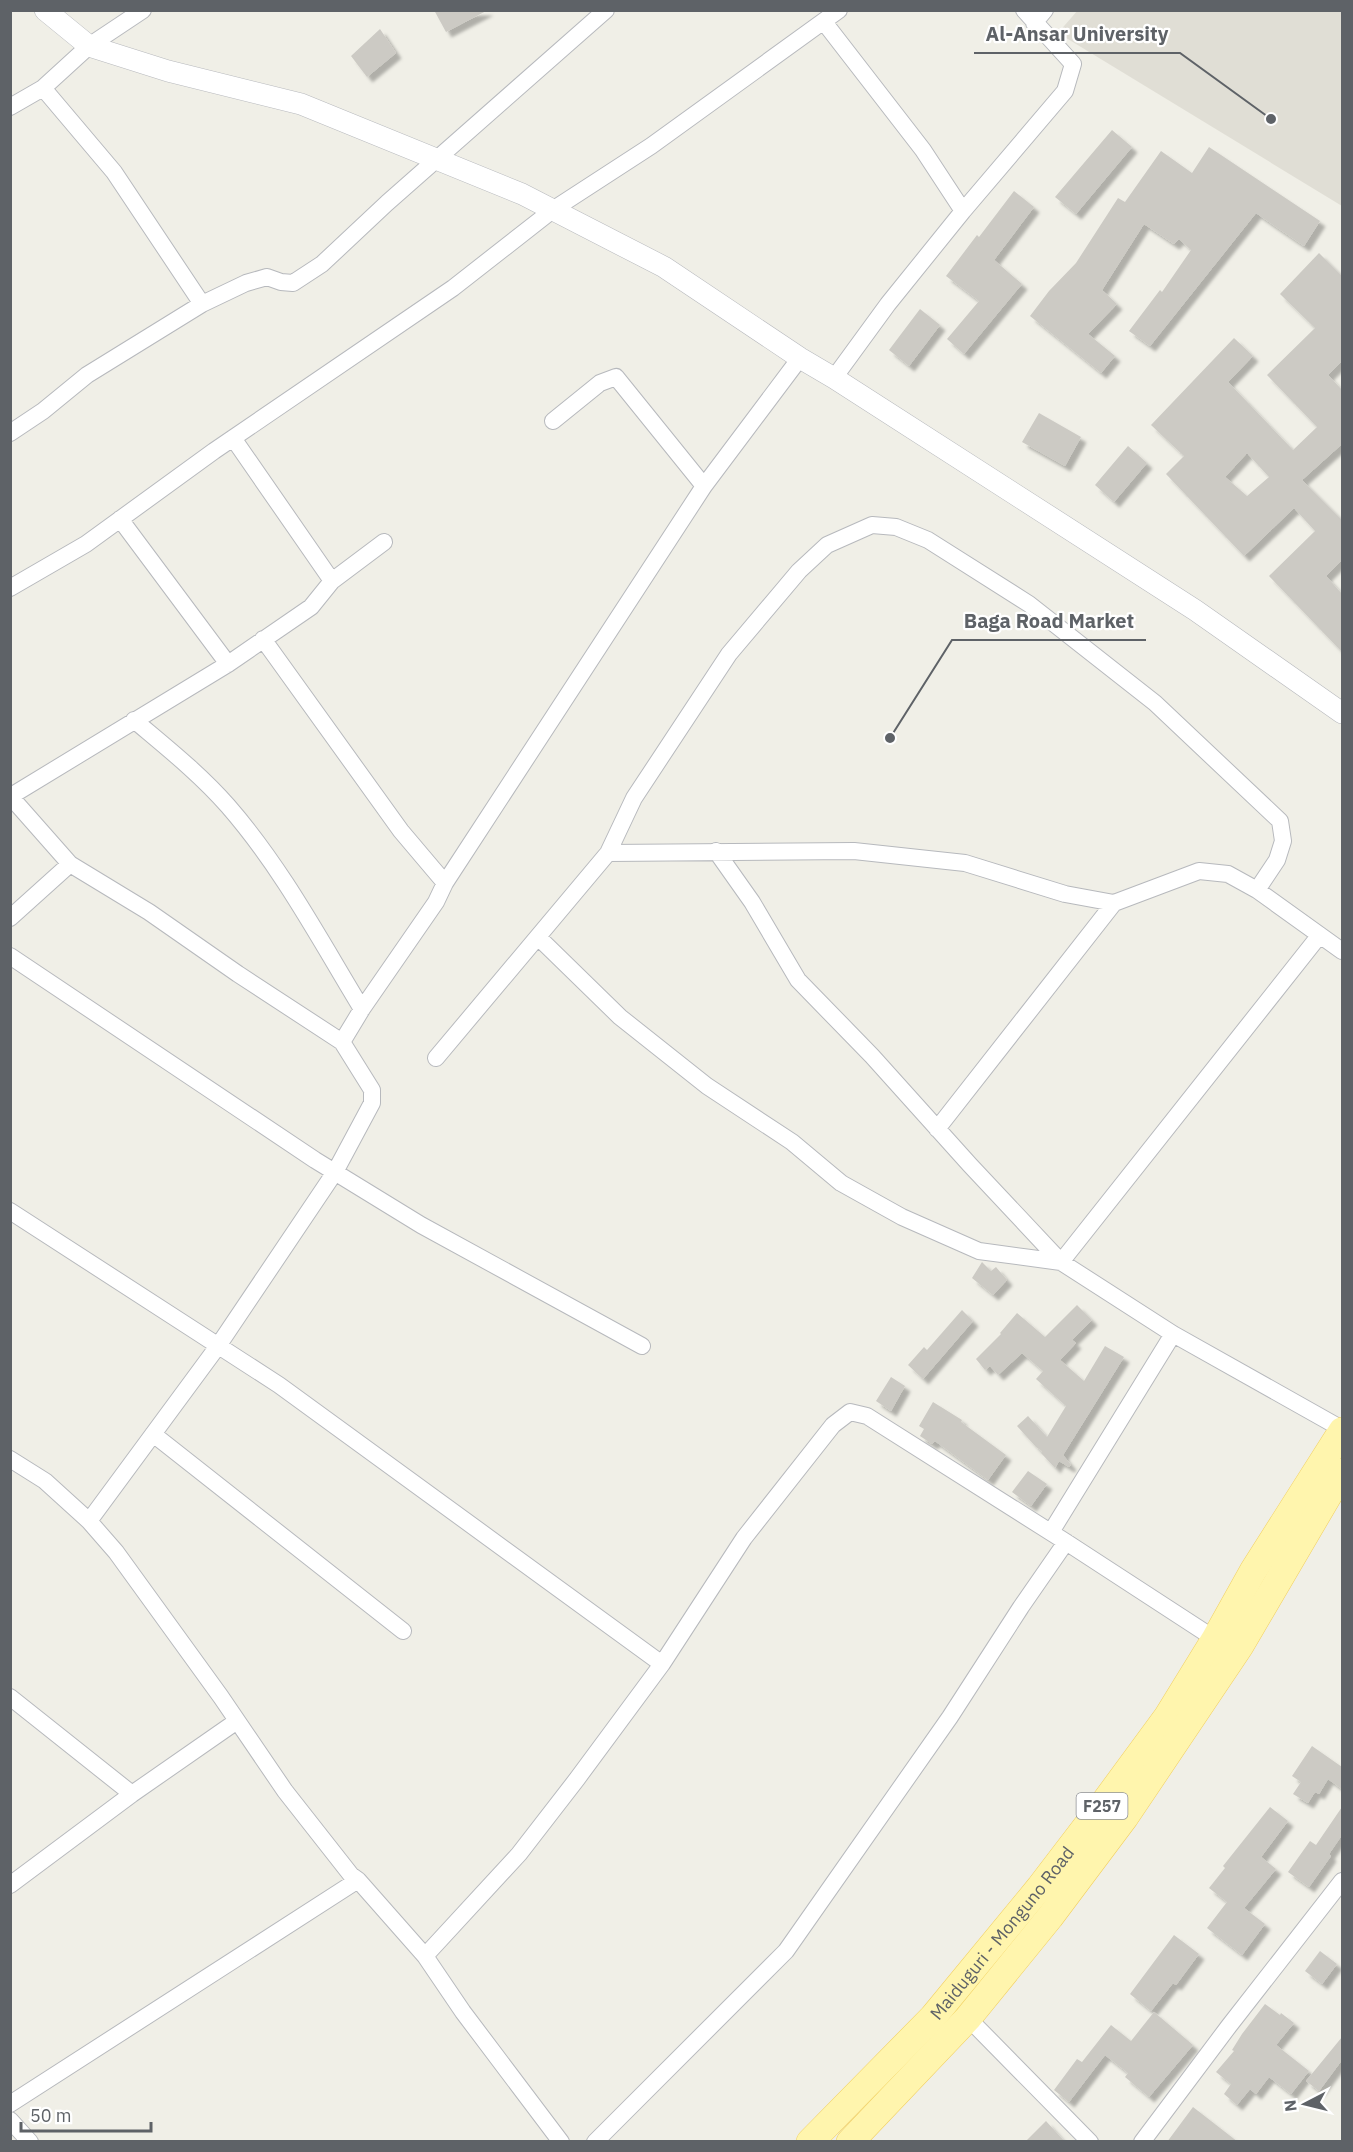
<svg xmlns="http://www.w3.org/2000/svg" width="1353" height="2152" font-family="'IBM Plex Sans',sans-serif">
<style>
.education{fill:#e0ded5}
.building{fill:#cccac4;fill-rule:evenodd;filter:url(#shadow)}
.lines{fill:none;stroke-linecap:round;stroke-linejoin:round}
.minor-casing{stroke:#b7b9bd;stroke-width:18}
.tertiary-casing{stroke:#b7b9bd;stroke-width:22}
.primary-casing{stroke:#f2cf5e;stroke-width:28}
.minor{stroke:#fff;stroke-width:16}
.tertiary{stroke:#fff;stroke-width:21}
.primary{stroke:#fff5ad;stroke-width:27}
.labels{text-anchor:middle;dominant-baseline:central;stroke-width:4.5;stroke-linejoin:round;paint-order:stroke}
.shield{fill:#fff;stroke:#8e9195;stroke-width:1.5}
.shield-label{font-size:16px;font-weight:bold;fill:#5e6267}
.street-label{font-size:18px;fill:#5e6267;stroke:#fff}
.leader{fill:none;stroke:#5e6267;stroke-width:2}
.callout-dot{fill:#5e6267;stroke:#fff;stroke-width:2}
.callout-label{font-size:20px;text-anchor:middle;font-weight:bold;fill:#5e6267;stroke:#fff;stroke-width:4.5;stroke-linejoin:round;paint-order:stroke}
</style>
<defs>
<filter id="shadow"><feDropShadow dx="5.5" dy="5.5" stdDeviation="1.5" flood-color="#0004"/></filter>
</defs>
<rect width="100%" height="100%" fill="#f0efe7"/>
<path class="education" d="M1078,10L1342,11V206L1058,33Z"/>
<path class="building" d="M434,10H488L446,32Z
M380,29L396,53L367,77L351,56Z
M1112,130L1132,147L1076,214L1055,197Z
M1209,147L1320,221L1304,246L1256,213L1150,346L1129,331L1160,290L1162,292L1191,250L1179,239L1174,244L1144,224L1102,290L1117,304L1088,334L1115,356L1101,373L1030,316L1049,291L1076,263L1118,198L1125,202L1161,151L1192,173Z
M1014,191L1034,207L994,260L1022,284L964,354L947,339L979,301L946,276L977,235L979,237Z
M1319,253L1342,276V361L1328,375L1342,390V444L1302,480L1342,520V560L1326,576L1342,594V652L1269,576L1315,531L1294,508L1244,556L1166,474L1184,456L1151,425L1234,338L1253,356L1228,382L1293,450L1317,427L1267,375L1315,328L1280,294ZM1247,453L1269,477L1247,496L1225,477Z
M920,309L940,325L909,366L889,350Z
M1039,413L1081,437L1065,466L1022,442Z
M1128,446L1147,463L1114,502L1095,485Z
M982,1262L991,1271L996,1267L1007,1280L993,1295L972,1278Z
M1077,1305L1092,1320L1072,1340L1076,1343L1060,1360L1084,1381L1105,1346L1124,1357L1063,1455L1071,1465L1069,1467L1059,1461L1055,1468L1041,1453L1042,1451L1036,1447L1017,1426L1028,1416L1047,1437L1066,1406L1036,1379L1043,1371L1022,1353L998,1375L990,1366L985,1370L976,1359L1001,1334L1000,1333L1017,1313L1045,1337Z
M962,1310L973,1321L923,1379L908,1365L924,1347L927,1350Z
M891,1377L905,1386L891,1411L876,1401Z
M933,1402L962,1420L961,1422L1006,1455L988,1480L935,1441L932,1444L920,1436L924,1429L919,1426Z
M1028,1471L1047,1484L1031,1506L1012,1492Z
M1312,1746L1342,1767V1789L1328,1779L1319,1794L1315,1792L1308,1803L1293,1794L1301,1782L1292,1776Z
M1270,1807L1288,1821L1261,1857L1276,1869L1244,1908L1265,1924L1242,1955L1207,1928L1227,1902L1209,1888L1225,1868L1223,1866Z
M1342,1807V1835L1329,1854L1331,1856L1309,1887L1288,1872L1310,1841L1316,1845Z
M1174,1935L1199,1954L1176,1985L1173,1983L1151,2011L1130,1994Z
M1320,1951L1337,1964L1322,1984L1305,1971Z
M1265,2004L1280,2015L1281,2013L1294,2023L1276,2045L1309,2071L1291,2094L1269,2077L1256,2094L1250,2089L1237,2105L1224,2094L1231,2084L1216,2072L1234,2051L1232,2050L1242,2034Z
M1154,2012L1193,2045L1149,2097L1125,2077L1128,2073L1105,2055L1069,2102L1054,2090L1077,2059L1082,2062L1111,2025L1131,2041Z
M1342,2037V2060L1319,2091L1306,2081Z
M1193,2107L1238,2142H1167Z
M1046,2121L1065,2142H1025Z"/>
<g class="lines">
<defs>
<path id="minor" d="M824,22L923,150L963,211
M1034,23L1045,10
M43,88L114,172L202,304
M10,107L43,88L89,46L143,10
M834,378L888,304L963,211L1065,91L1073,64L1024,10
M553,421L600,383L616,377L704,486
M10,433L43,411L87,375L202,304L246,283L267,277L281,282L293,283L322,264L387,203L606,10
M233,438L332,581
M120,519L228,664
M10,588L86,544L214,451L453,288L554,209L651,146L839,10
M263,639L401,831L445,883
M134,720C166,747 200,774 228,806C282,868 320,940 362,1009
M10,796L70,864L149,912L238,974L342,1042L372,1090V1103L335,1172L218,1346L89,1521
M11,796L228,664L311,607L332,581L384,542
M716,851L752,902L798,980L872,1056L970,1165L1061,1262L1173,1334L1342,1429
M608,853L854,851L965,863L1065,894L1114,903
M10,918L70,864
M538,937L620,1017L707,1086L792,1142L841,1183L902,1217L979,1251L1061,1262
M10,956L315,1160L421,1225L642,1346
M342,1042L362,1009L436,902L445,883L704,486L800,358
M436,1058L608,853L634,798L729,654L799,571L827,545L872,525L896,527L928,540L1029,604L1155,703L1280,821L1283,841L1277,860L1257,890
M937,1129L1114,903L1199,871L1228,874L1257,890L1342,951
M10,1211L279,1385L662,1664
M1061,1262L1319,936
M153,1434L403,1631
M10,1459L45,1481L89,1521L116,1552L221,1697L285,1791L351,1875L358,1880L425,1956L463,2012L561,2142
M1051,1532L1173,1334
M10,1697L132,1794
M10,1885L132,1794L237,1721
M425,1956L519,1854L577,1779L662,1664L744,1538L833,1425L850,1412L867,1416L1066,1542L1215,1639
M968,2018L1090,2142
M10,2104L358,1880
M10,2120L30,2142
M595,2142L786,1951L950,1717L1021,1607L1066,1542
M1142,2142L1229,2026L1342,1881"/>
<path id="tertiary" d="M45,10L89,46L168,71L301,104L522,194L664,267L800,358L834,378L1195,610L1342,713"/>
<g id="primary">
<path id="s1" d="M810,2142L933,2017L1040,1887L1095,1815L1167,1717L1215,1639L1253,1571L1342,1431"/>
<path d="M850,2142L968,2018L1050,1917L1125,1817L1240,1646L1342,1472"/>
</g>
</defs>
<use href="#minor" class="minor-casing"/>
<use href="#tertiary" class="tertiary-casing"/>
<use href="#primary" class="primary-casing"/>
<use href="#minor" class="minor"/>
<use href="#tertiary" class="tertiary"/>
<use href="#primary" class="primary"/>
</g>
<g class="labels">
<rect class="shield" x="1076.5" y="1793" width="51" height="26" rx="4.5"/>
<g class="shield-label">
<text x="1102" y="1806">F257</text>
</g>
<g class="street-label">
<text stroke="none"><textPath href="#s1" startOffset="284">Maiduguri - Monguno Road</textPath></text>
</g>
</g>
<path class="leader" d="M1271 119L1180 53H974M890 738L952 640H1146"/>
<g class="callout-dot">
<circle cx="1271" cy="119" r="6"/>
<circle cx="890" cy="738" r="6"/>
</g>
<g class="callout-label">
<text x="1077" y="41">Al-Ansar University</text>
<text x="1049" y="628">Baga Road Market</text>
</g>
<rect width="1353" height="2152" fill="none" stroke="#5e6267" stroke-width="24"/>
<g transform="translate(1305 2104) rotate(263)" stroke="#ffffff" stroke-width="4.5" paint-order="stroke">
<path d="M0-4.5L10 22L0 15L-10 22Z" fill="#5e6267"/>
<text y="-9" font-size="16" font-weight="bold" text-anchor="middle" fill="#5e6267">N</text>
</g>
<path d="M21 2122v9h130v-9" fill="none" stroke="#5e6267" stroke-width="3"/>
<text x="30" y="2122" font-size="18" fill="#5e6267" stroke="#ffffff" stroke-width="4.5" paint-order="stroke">50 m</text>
</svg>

━━━━━━━━━━━━━━━━━━━━━━━━━━━━━━

Work task:
Throughout the material above, find every line holding "shadow" and copy it.

Answer area:
.building{fill:#cccac4;fill-rule:evenodd;filter:url(#shadow)}
<filter id="shadow"><feDropShadow dx="5.5" dy="5.5" stdDeviation="1.5" flood-color="#0004"/></filter>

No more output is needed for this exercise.